Initially, I put only *rhesen* because that would be my term.  *Rhesen  wen* (with the accompanying adjective to the diminutive noun) is also possible, The dictionary I cited prefers *rhes *(the non-diminutive form) for 'hair-parting'. we can conclude therefore there are at least three possibilities:

*rhes
rhesen
rhesen wen*

To avoid ambiguity, I suggest *rhesen* to be the most commonly used (but with no proof/statistics) otherwise, unless talking specifically about 'hair', *rhes* could be any type of 'row'.


----------



## Encolpius

Thank, now I think your answer is clear.


----------



## Armas

Finnish: *jakaus*, from jakaa "to divide"


----------



## Trisia

Romanian: *cărare * = narrow path, footpath
/kəˈrʌre/

Edit: origin? Erm, Latin, I suppose. I don't know how we ended up using this particular word but I suppose it seems fitting somewhat.


----------



## nimak

*Macedonian*:

*патец* (pátec) ['patɛt͡s] m.

*пат* (pat) _m._ "road", "way" + *-ец* (-ec) _suffix_


----------



## Awwal12

Awwal12 said:


> It can be anything. The concept of "taking" can be applied very broadly, and "pro-" is polysemantic to begin with.
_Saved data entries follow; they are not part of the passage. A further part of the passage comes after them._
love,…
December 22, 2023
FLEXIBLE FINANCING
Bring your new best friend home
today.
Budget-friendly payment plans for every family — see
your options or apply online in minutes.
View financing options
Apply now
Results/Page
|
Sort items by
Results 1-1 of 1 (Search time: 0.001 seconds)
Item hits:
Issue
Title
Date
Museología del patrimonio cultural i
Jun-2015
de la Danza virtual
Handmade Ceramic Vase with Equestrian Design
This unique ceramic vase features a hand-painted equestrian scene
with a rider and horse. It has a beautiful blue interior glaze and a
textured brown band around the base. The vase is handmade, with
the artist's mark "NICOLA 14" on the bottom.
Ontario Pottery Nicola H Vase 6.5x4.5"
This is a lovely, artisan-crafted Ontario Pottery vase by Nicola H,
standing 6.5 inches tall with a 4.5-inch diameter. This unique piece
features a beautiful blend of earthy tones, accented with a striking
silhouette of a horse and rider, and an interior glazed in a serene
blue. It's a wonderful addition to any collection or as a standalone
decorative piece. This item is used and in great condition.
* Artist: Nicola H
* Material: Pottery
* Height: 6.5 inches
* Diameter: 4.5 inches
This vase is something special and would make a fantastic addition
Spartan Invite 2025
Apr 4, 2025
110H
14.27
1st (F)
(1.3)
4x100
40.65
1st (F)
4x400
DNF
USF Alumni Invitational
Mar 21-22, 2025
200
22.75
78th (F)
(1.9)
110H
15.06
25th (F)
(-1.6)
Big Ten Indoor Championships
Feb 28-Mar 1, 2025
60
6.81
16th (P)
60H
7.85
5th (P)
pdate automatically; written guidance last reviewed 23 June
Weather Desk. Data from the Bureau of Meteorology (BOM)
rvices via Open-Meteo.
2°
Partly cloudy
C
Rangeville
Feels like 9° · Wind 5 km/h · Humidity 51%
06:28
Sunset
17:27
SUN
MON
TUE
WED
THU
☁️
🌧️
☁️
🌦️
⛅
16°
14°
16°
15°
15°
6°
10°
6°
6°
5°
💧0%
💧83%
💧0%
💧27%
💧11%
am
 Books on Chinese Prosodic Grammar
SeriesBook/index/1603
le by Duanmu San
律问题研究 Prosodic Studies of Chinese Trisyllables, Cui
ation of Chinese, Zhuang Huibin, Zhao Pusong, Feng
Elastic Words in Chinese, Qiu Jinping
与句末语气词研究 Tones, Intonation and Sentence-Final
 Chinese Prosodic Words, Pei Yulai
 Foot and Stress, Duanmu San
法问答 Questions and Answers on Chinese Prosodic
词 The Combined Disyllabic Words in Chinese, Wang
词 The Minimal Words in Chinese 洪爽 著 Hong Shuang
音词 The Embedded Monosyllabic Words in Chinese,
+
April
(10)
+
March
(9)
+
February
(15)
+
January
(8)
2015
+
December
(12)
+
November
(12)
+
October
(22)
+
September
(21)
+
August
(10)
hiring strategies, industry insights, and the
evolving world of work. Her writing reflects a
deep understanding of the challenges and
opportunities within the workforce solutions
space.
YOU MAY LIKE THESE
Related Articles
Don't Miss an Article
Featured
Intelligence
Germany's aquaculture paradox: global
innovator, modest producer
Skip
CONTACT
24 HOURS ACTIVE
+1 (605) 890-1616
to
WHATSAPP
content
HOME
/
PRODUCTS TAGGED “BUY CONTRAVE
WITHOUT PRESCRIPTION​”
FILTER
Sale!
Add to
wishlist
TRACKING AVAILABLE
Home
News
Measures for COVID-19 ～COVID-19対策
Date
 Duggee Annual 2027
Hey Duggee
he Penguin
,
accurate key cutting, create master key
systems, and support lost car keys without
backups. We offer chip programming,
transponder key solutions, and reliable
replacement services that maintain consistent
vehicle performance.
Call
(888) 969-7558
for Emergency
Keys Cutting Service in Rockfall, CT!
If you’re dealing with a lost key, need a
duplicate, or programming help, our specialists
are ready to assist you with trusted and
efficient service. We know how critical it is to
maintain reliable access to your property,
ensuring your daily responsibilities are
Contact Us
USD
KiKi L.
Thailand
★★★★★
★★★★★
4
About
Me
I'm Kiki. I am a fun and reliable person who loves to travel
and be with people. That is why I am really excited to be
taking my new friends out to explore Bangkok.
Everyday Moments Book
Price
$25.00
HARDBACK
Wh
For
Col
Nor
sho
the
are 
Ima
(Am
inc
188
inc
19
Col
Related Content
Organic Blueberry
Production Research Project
I was unable to find anything of relevance on "пробирать" in the dialectological dictionary, that's for sure. P.S.: Nothing in the dictionary of Old and Early Modern Russian (11th - 17th centuries) either.


P.S.: I believe, it's related to убирать (ubirát') - lit. "to take away", also with a wide set of more or less adjacent meanings; here, apparently, - "to take away hair from the eyesight" ("to take one's hair away into a bride/into a tail/backwards" is a common expression in Russian). The main trouble with the Slavic derivational morphology is that verbal prefixes sometimes simply don't stack - one prefix just replaces another, while the meaning of the original prefixed construction actually remains. The word MIGHT have meant "pulling one's hair apart" (as a process and its result).


----------